ABOUT THIS TASK:
Copy each of the following lines word for word, omitting the pictures.

RECORDED INFORMATION:
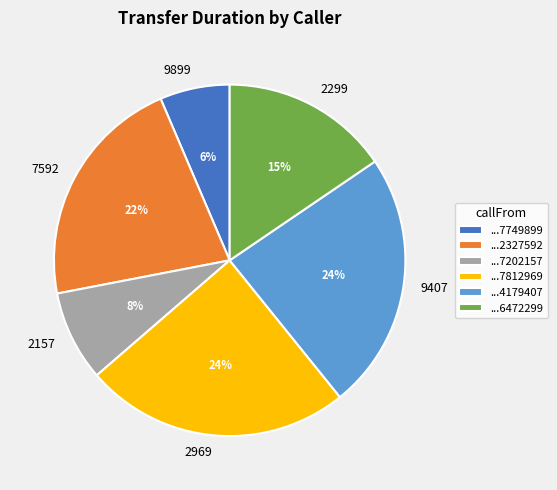

To the nearest percent, what is the average slice percentage?

17%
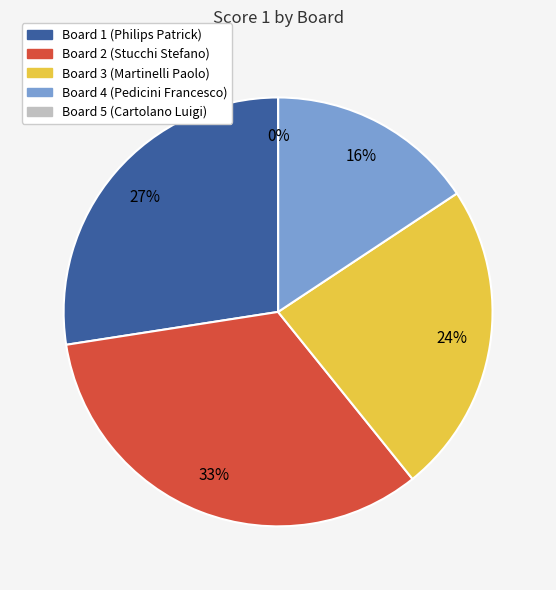

To the nearest percent, what is the difference between the largest and smallest slice percentages?

33%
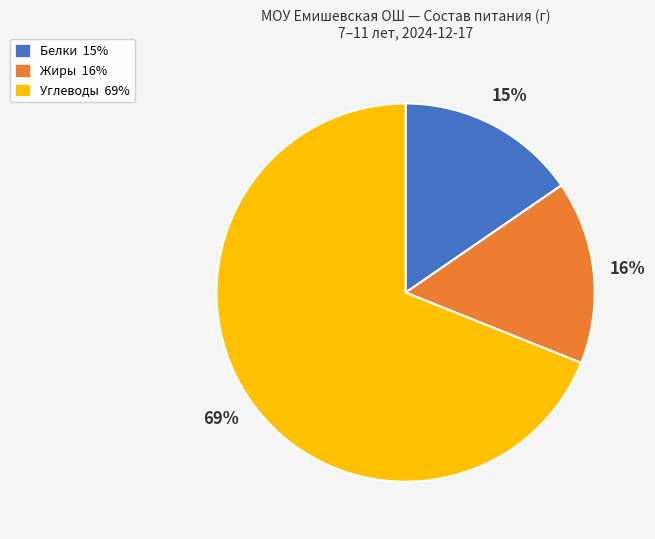

The Жиры slice represents 16% of the pie. True or false?

True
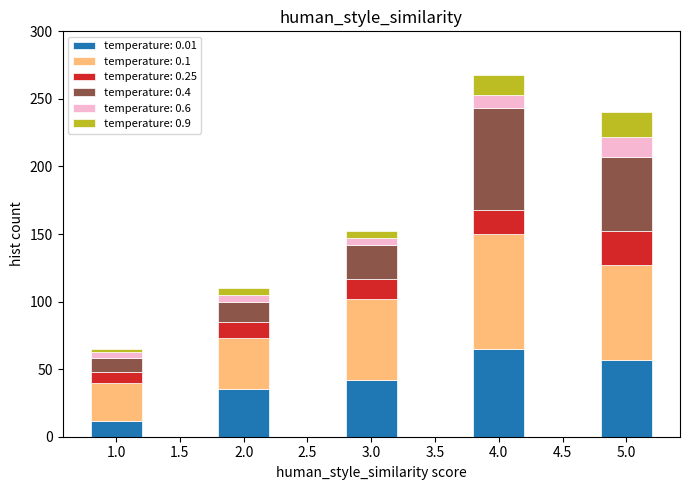

Reading left to right, list the values for the temperature: 0.01 series.

1.0=12	2.0=35	3.0=42	4.0=65	5.0=57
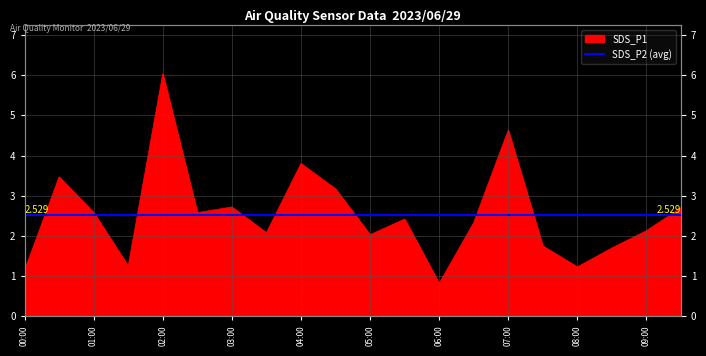

What is the approximate value at 00:30?

3.5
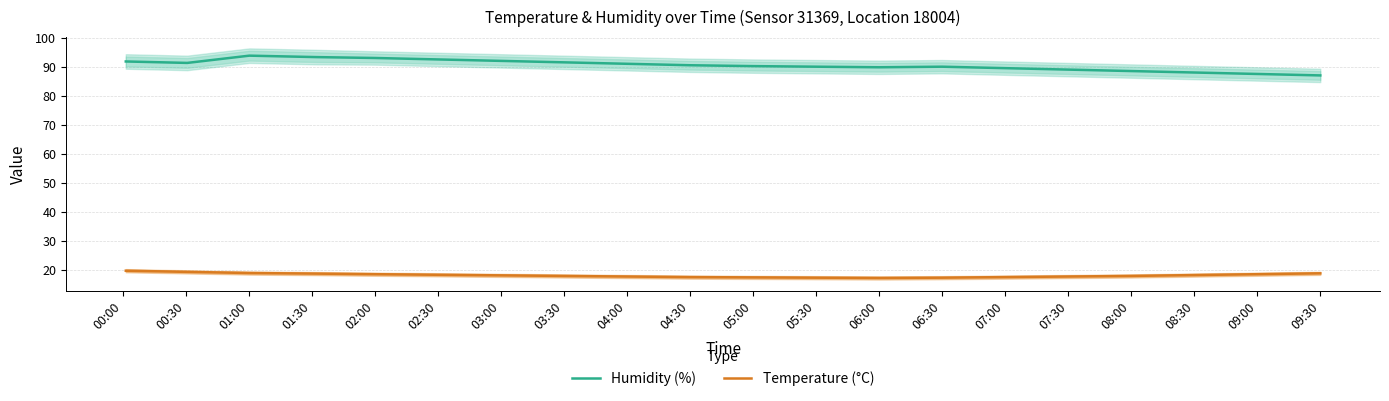

Where is Temperature (°C) nearest to the value 18?

03:30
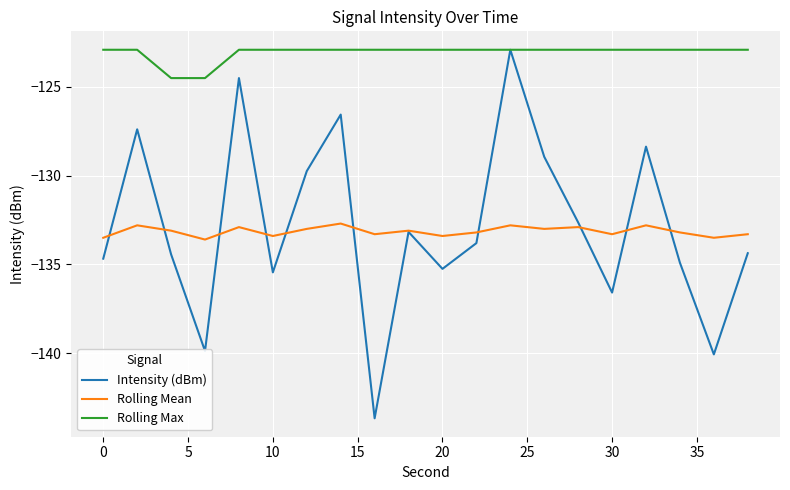

Which series has the largest total across all categories?

Rolling Max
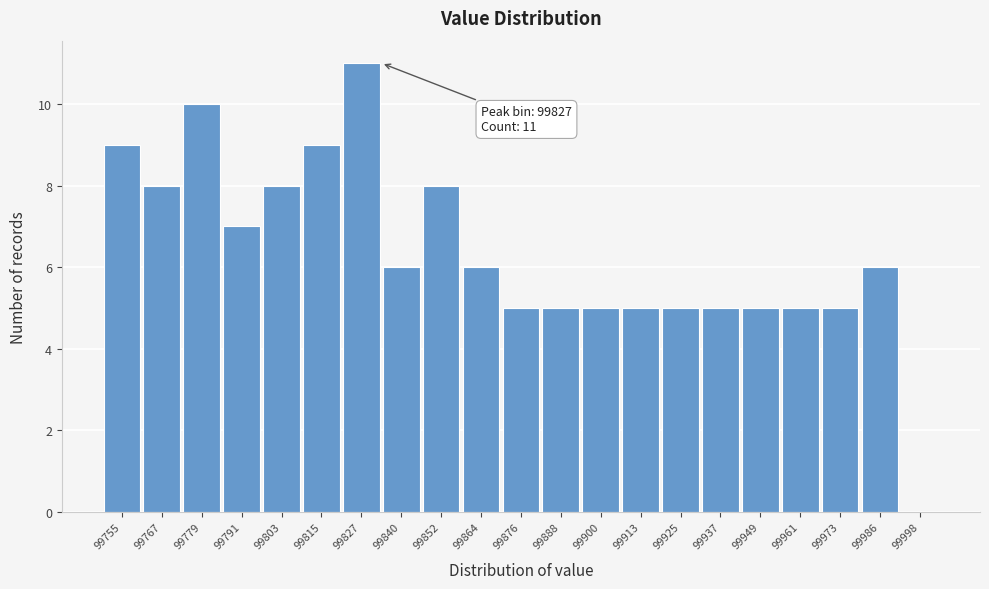

Reading right to left, what are all the values shown in this chart?

99998=0	99986=6	99973=5	99961=5	99949=5	99937=5	99925=5	99913=5	99900=5	99888=5	99876=5	99864=6	99852=8	99840=6	99827=11	99815=9	99803=8	99791=7	99779=10	99767=8	99755=9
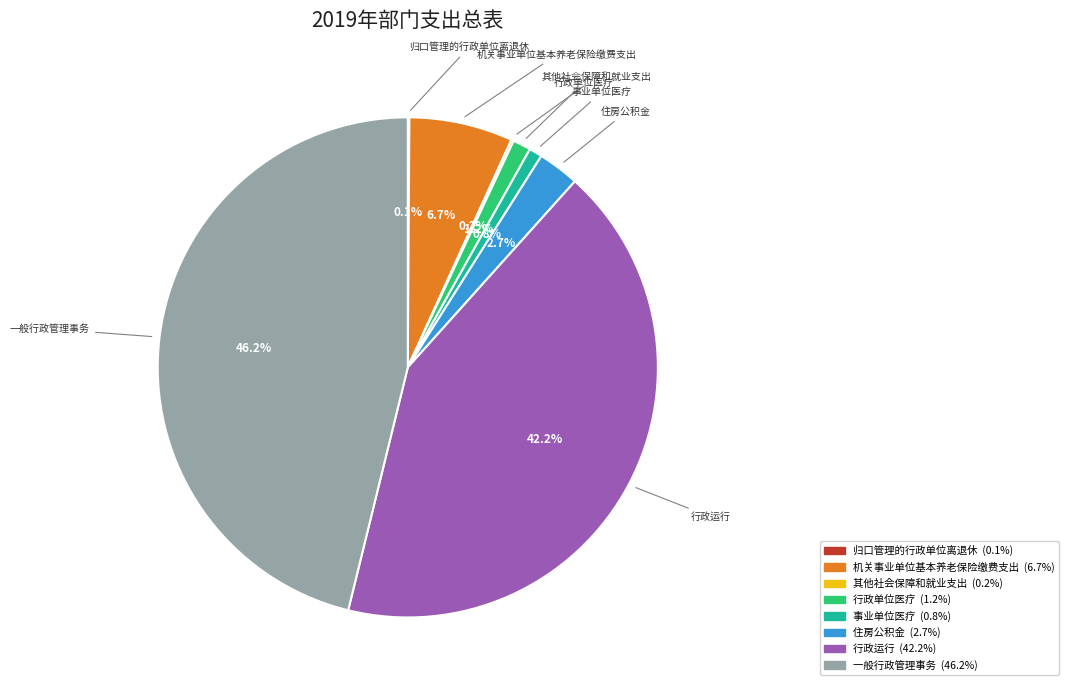

Combined, do 机关事业单位基本养老保险缴费支出 and 行政运行 account for over 50%?

No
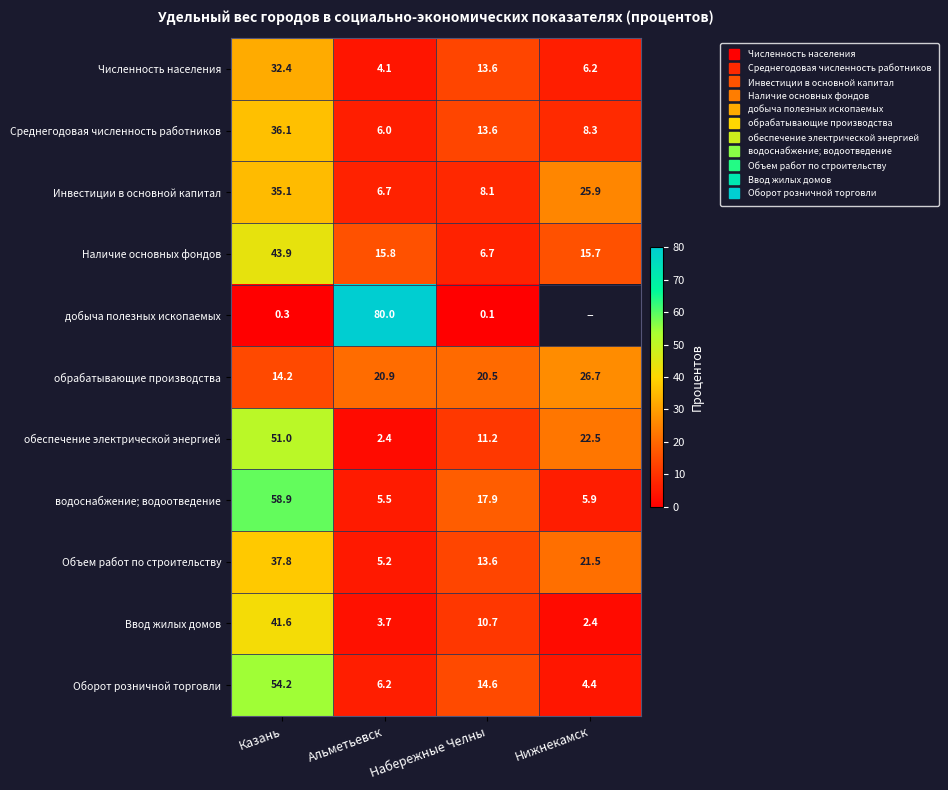

Which has a higher value, Казань or Альметьевск?

Казань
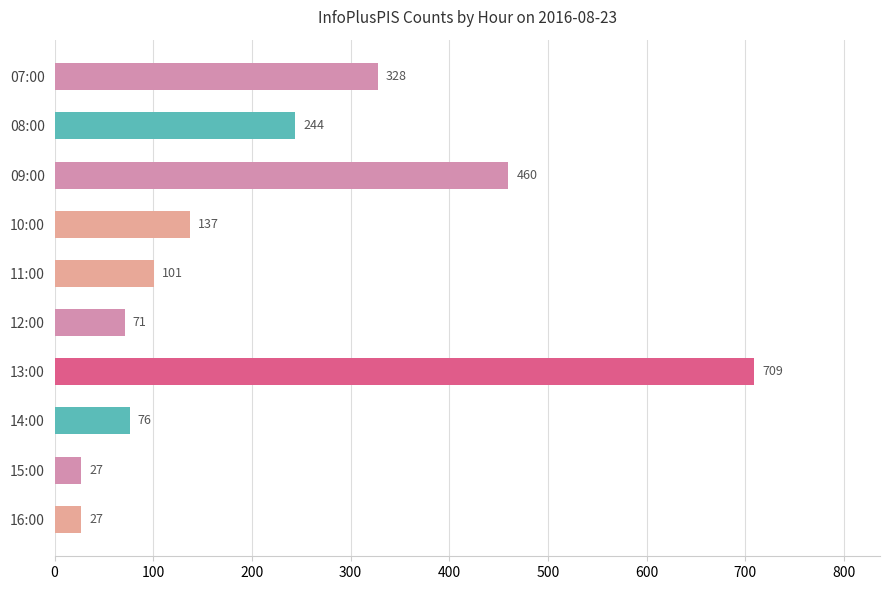

What is the sum of all values?

2180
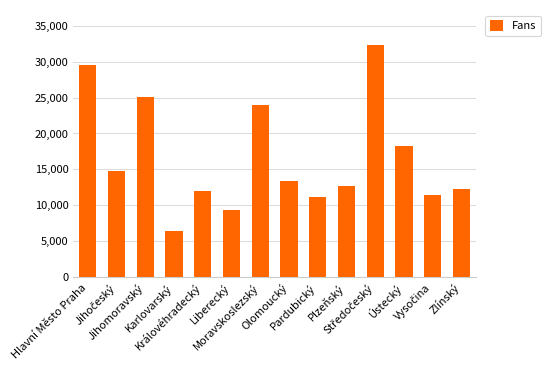

What is the greatest value displayed?

32319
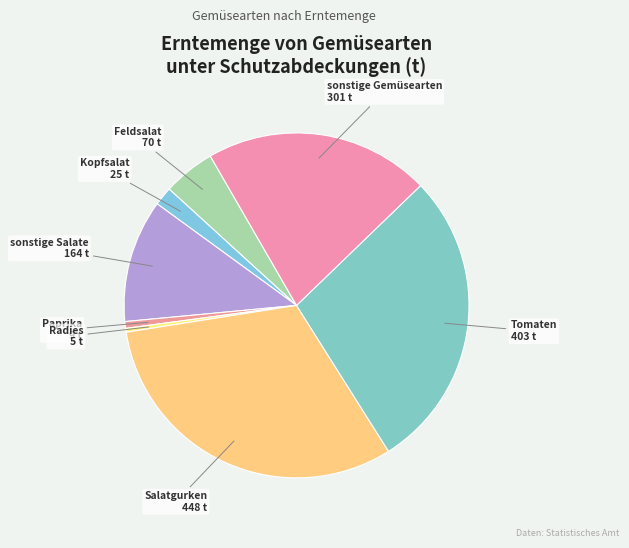

How many slices are in this pie chart?

8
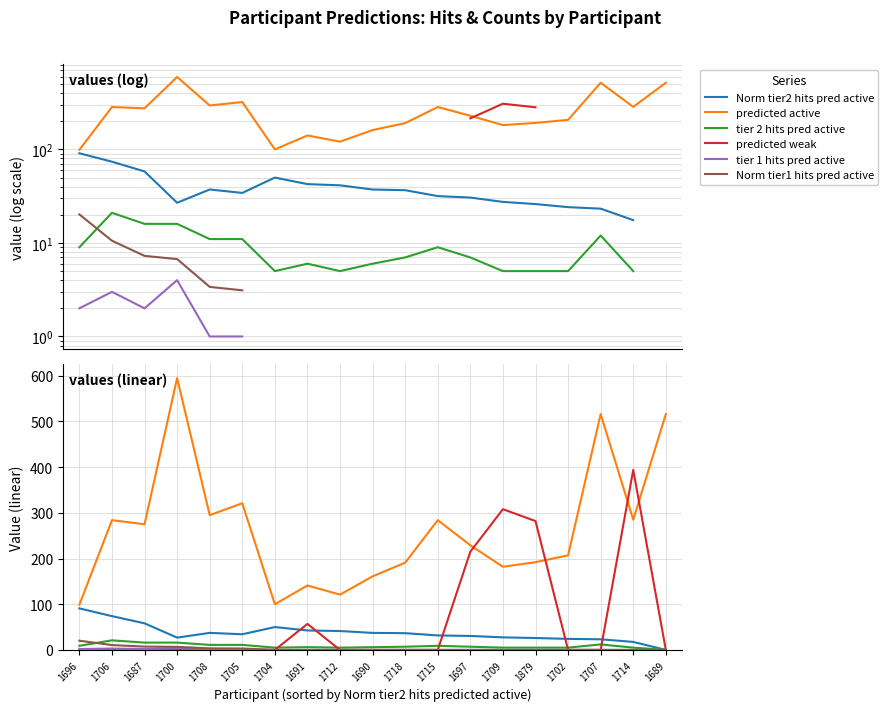

Does the chart display data point markers on the line(s)?

No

TASK RESULT:
To the nearest percent, what is the average slice percentage?

17%

To the nearest percent, what is the difference between the largest and smallest slice percentages?

33%

The Жиры slice represents 16% of the pie. True or false?

True

Reading left to right, list the values for the temperature: 0.01 series.

1.0=12	2.0=35	3.0=42	4.0=65	5.0=57

What is the approximate value at 00:30?

3.5

Where is Temperature (°C) nearest to the value 18?

03:30

Which series has the largest total across all categories?

Rolling Max

Reading right to left, what are all the values shown in this chart?

99998=0	99986=6	99973=5	99961=5	99949=5	99937=5	99925=5	99913=5	99900=5	99888=5	99876=5	99864=6	99852=8	99840=6	99827=11	99815=9	99803=8	99791=7	99779=10	99767=8	99755=9

Combined, do 机关事业单位基本养老保险缴费支出 and 行政运行 account for over 50%?

No

Which has a higher value, Казань or Альметьевск?

Казань

What is the sum of all values?

2180

What is the greatest value displayed?

32319

How many slices are in this pie chart?

8

Does the chart display data point markers on the line(s)?

No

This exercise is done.